Prove your sigma, prove your stigma

An IQ test is an initiation rite — but not one you perform for others.

It begins with curiosity, then self-doubt, then that strangely sacred moment when you’re willing to let your own mind be measured.
Not because you want to belong, but because you want clarity about something you’ve sensed your whole life.

The test is the entrance to a temple with two doors:
One leads inward, the other outward.
Inward: insight.
Outward: stigma.

The number you receive is both a burn mark and an emblem.
A hot iron that says: “You don’t fit the norm.”
But also a seal that explains: “You were never meant to.”

In groups like TNS, this number becomes a pass — but the price is paradoxical:
You enter a room of likeness, only to finally understand how unlike you’ve always appeared outside.

It’s not just an “entrance exam.”
It’s a hall of mirrors.

You suddenly recognize patterns in your own life that you never consciously noticed.

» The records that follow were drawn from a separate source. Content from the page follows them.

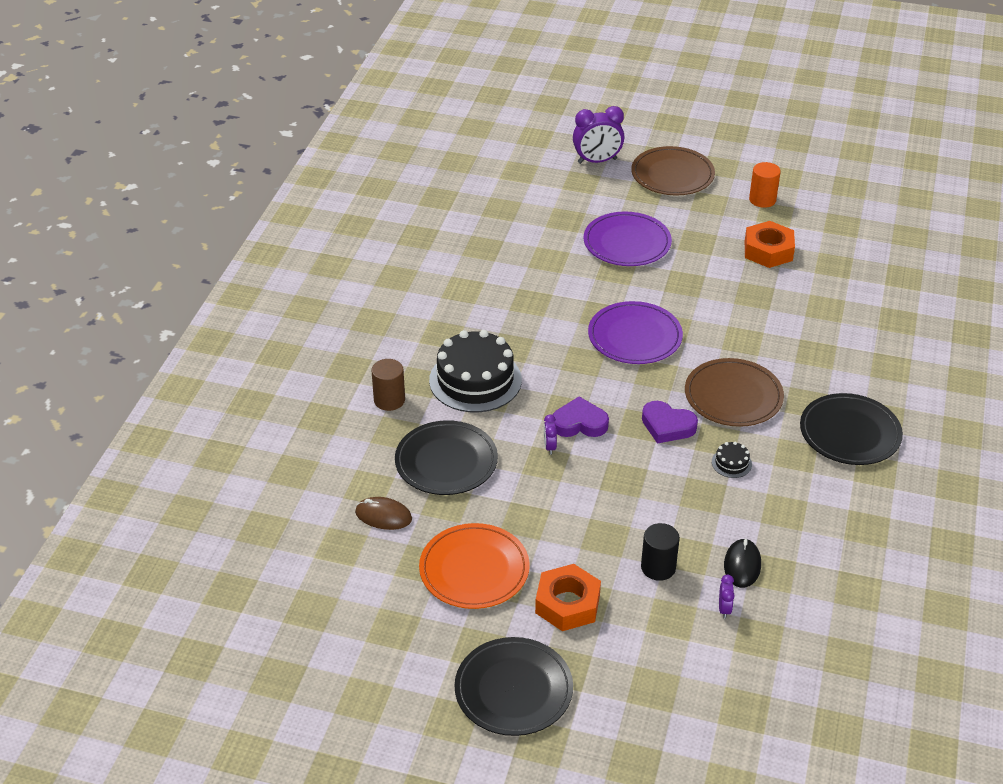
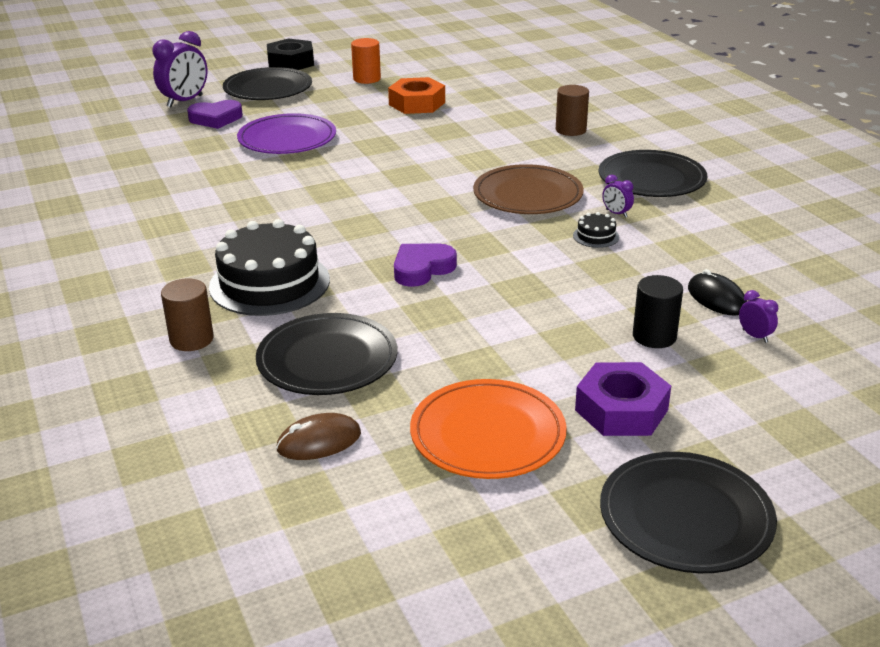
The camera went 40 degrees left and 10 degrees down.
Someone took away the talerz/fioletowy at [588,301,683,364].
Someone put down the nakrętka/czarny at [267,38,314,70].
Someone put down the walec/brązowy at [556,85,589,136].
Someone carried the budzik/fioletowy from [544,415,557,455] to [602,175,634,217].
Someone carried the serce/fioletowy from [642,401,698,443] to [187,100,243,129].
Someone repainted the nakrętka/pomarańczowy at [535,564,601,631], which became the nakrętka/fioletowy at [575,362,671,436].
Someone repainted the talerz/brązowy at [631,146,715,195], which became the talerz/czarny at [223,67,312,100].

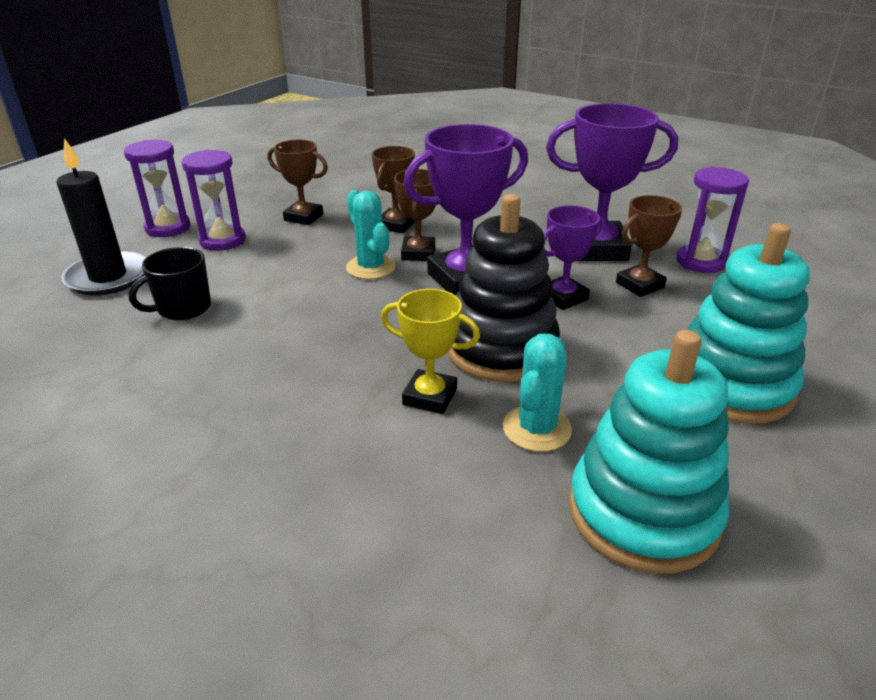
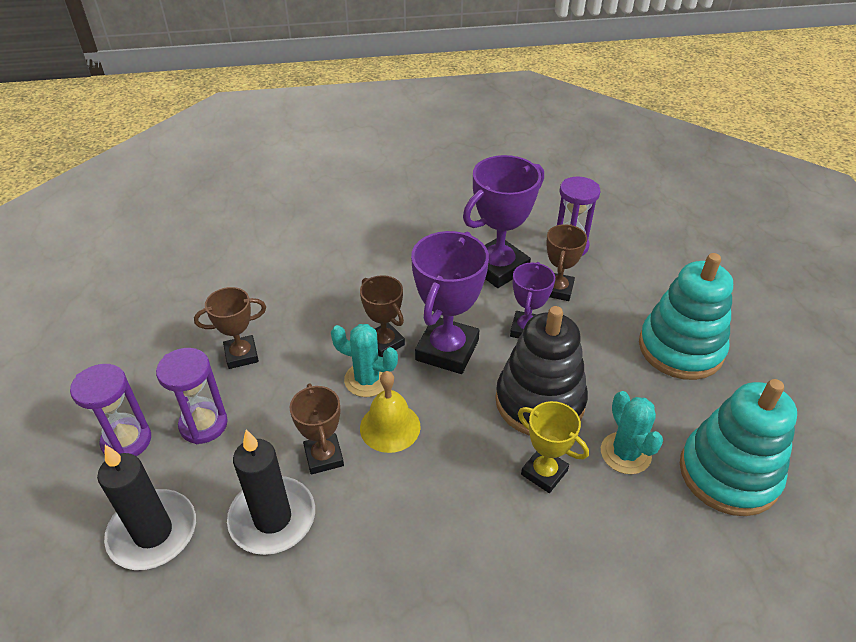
The camera went 40 degrees left and 10 degrees up.
Someone put down the dzwonek/żółty at [360,371,421,453].
Someone carried the puchar/brązowy from [372,146,415,233] to [290,383,344,474].
Someone swapped the kubek/czarny at [129,247,211,320] for the świeca/czarny at [227,430,315,555].
Someone rotated the puchar/żółty at [381,289,480,414] by 60 degrees clockwise.

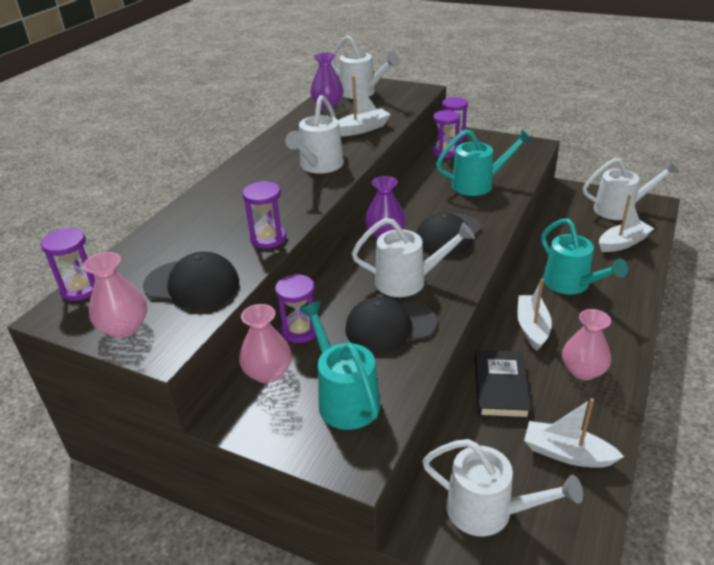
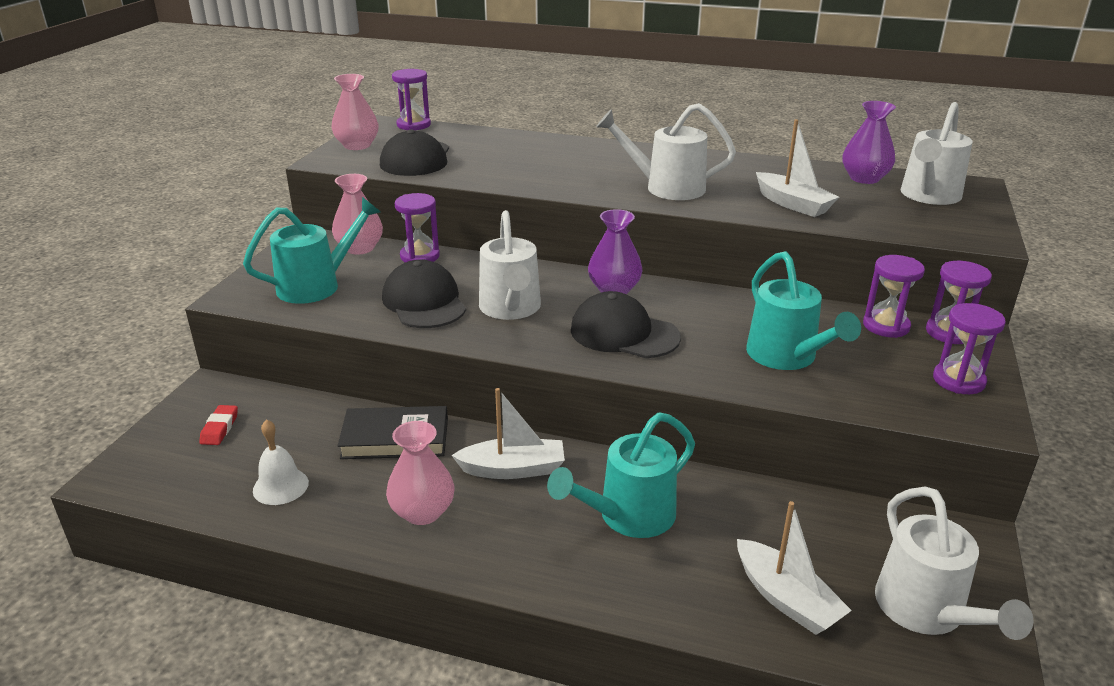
The camera went 80 degrees right and 5 degrees down.
Someone carried the klepsydra/fioletowy from [242,181,286,249] to [933,303,1006,394].
Someone swapped the konewka/biały at [422,439,583,537] for the gumka do mazania/czerwony at [199,405,238,445].
Someone swapped the łódka/biały at [524,398,624,468] for the dzwonek/biały at [253,419,309,505].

You realize that conflicts you once thought were personal weaknesses were actually collateral damage from cognitive dissonance.

You feel the strange relief of finally being named — and at the same time the weight of that naming.

Yes, the number serves as a hurdle — not only to avoid curious masses.
It is, more importantly, a forced confrontation with yourself:
“If I truly lie this far out, what does that mean for me? For relationships? For my way of thinking? For the way I exist?”

Anyone who joins TNS knows, deep down, that this number changes you.
Not because it grants power — but because it grants explanation.
And explanations can be more liberating than belonging.

The initiation isn’t about passing a threshold.
It’s about enduring yourself in the light of the threshold you passed.

And then comes the irony:
The number that marks the stigma is the same number that finally makes the stigma understandable.
It is wound and diagnosis.
Shield and scar.
Boundary and admission.

Maybe that’s the deepest truth of this strange rite:
You don’t become someone else because of the number —
you merely realize who you’ve been all along.